Look through the records below and say how many lines include "style". Give only that number.

[Records shown Boundary: Start]

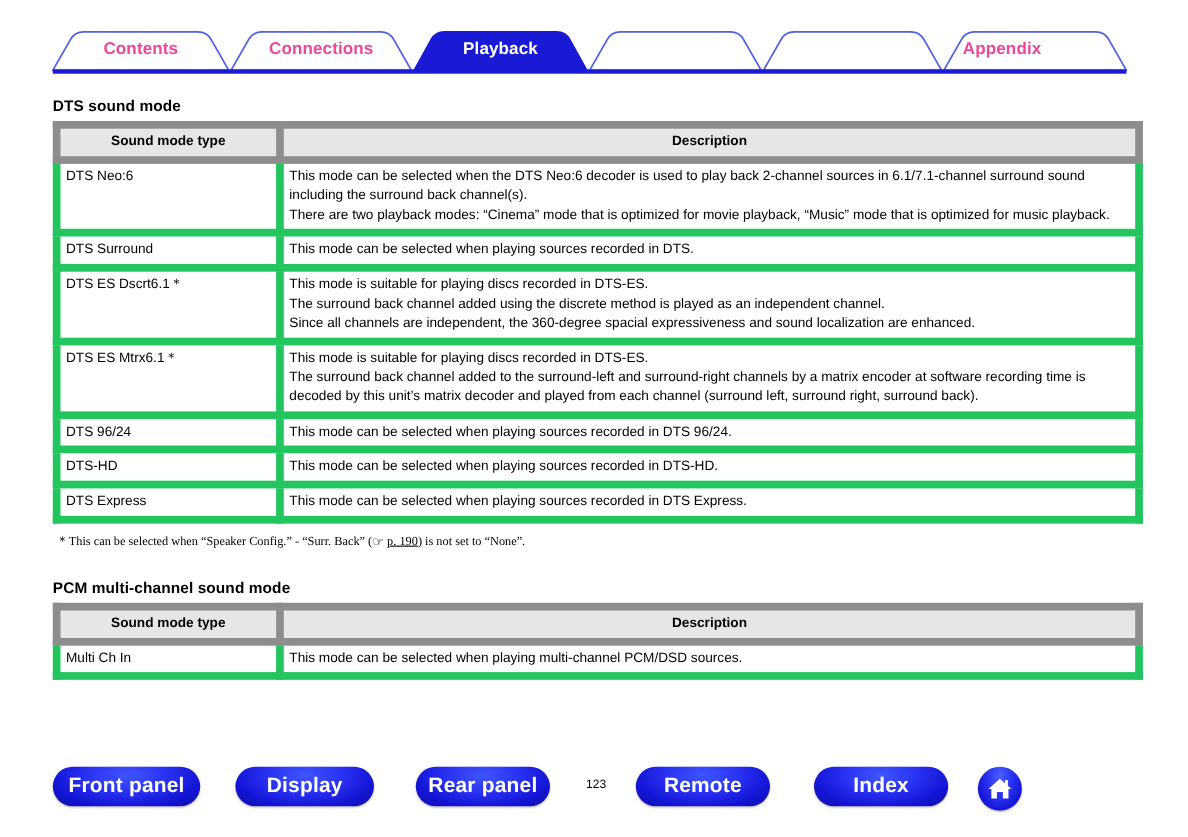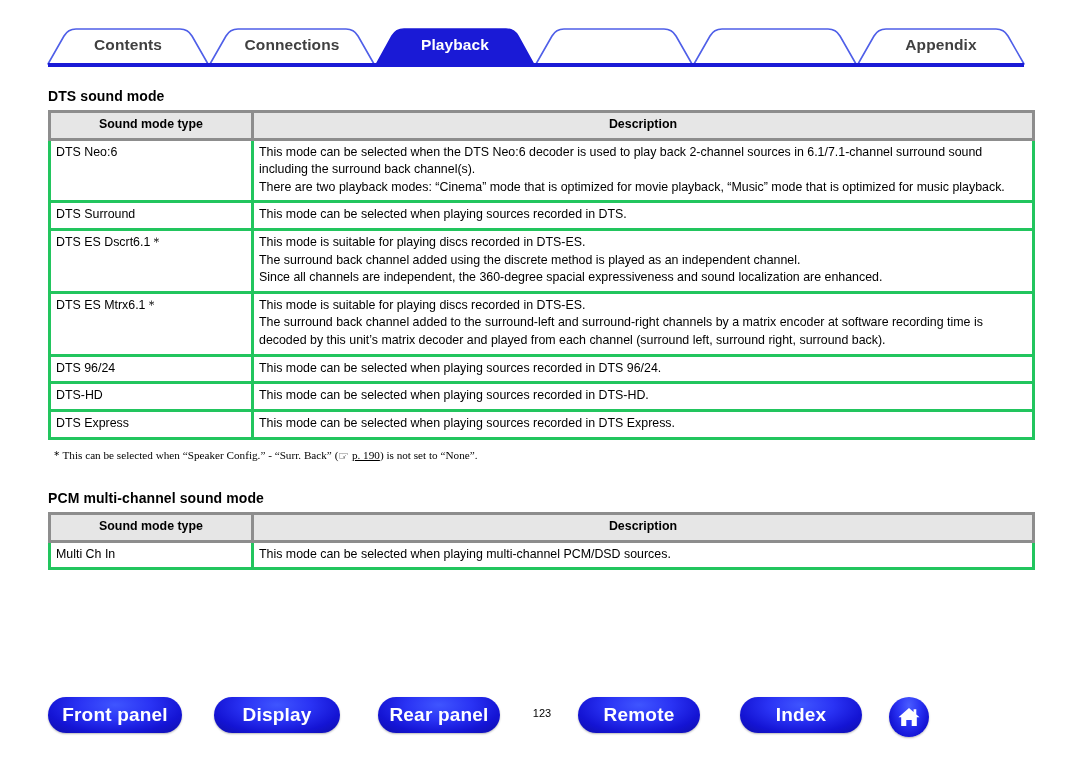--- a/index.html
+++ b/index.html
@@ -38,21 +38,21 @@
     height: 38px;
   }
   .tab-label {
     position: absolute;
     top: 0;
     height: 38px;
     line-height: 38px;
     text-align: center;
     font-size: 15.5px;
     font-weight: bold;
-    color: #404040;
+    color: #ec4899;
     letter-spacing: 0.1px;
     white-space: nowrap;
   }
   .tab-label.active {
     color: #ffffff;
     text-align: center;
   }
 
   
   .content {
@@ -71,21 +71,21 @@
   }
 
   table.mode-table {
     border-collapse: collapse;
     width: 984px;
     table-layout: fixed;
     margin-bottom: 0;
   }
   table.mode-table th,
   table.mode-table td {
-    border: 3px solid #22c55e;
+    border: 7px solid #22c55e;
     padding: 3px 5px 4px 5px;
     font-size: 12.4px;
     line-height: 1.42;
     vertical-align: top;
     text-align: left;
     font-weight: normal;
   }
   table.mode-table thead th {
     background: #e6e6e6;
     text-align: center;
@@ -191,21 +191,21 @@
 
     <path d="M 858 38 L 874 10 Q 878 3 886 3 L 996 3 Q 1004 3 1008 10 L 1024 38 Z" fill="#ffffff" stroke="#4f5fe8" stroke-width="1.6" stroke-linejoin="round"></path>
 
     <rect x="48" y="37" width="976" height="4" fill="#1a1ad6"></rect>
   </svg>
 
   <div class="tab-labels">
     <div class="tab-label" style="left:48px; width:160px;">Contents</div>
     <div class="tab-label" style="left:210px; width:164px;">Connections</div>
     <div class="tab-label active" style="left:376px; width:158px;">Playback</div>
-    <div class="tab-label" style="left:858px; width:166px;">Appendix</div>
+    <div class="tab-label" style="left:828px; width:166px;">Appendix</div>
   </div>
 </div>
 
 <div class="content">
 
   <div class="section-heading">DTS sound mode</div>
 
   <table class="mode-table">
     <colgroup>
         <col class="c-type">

[Records shown Boundary: End]
[Records shown Boundary: Start]

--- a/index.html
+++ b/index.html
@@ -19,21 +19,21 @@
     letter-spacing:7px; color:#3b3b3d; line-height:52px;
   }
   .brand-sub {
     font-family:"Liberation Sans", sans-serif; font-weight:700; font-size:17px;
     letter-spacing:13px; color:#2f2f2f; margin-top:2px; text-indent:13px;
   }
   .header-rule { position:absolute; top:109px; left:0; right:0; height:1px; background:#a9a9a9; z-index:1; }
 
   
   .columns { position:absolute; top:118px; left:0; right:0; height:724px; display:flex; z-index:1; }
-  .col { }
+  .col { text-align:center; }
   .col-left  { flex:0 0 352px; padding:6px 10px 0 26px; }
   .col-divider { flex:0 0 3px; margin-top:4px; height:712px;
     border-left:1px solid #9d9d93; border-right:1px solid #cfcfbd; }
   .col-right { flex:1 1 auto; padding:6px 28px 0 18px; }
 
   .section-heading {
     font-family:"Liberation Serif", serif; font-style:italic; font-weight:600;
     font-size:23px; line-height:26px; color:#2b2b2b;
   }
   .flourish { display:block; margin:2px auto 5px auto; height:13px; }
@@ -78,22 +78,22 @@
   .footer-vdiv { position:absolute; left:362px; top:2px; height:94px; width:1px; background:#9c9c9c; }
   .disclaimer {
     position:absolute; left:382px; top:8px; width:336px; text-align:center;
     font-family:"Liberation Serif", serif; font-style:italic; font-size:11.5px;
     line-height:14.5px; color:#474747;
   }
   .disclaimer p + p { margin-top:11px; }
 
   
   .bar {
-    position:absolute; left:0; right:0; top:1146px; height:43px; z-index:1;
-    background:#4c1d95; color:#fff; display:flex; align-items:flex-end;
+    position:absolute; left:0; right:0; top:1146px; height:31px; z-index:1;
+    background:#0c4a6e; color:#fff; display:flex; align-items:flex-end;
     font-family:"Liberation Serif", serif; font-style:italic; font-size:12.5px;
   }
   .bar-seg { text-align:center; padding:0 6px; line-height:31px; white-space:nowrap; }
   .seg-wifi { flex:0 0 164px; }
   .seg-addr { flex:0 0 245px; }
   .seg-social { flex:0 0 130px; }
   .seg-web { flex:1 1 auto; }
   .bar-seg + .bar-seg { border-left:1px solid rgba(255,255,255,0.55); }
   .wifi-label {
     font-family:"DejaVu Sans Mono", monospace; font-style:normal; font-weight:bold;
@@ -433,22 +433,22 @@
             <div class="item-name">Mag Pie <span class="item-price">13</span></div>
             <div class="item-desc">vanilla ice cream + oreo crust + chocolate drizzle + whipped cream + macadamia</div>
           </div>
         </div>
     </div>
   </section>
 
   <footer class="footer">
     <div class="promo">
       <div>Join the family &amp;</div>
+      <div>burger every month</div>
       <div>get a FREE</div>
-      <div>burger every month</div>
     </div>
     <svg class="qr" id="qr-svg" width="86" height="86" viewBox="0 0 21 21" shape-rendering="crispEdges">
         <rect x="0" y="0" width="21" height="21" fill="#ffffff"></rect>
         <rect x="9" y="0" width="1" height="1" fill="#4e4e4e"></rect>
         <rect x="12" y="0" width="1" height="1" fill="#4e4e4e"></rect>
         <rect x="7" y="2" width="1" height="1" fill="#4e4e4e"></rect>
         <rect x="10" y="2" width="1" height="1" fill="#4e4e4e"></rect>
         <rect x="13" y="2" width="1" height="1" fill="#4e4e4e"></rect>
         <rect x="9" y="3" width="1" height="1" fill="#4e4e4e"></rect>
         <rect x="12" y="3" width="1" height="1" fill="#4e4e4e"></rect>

[Records shown Boundary: End]

## Output of the task
9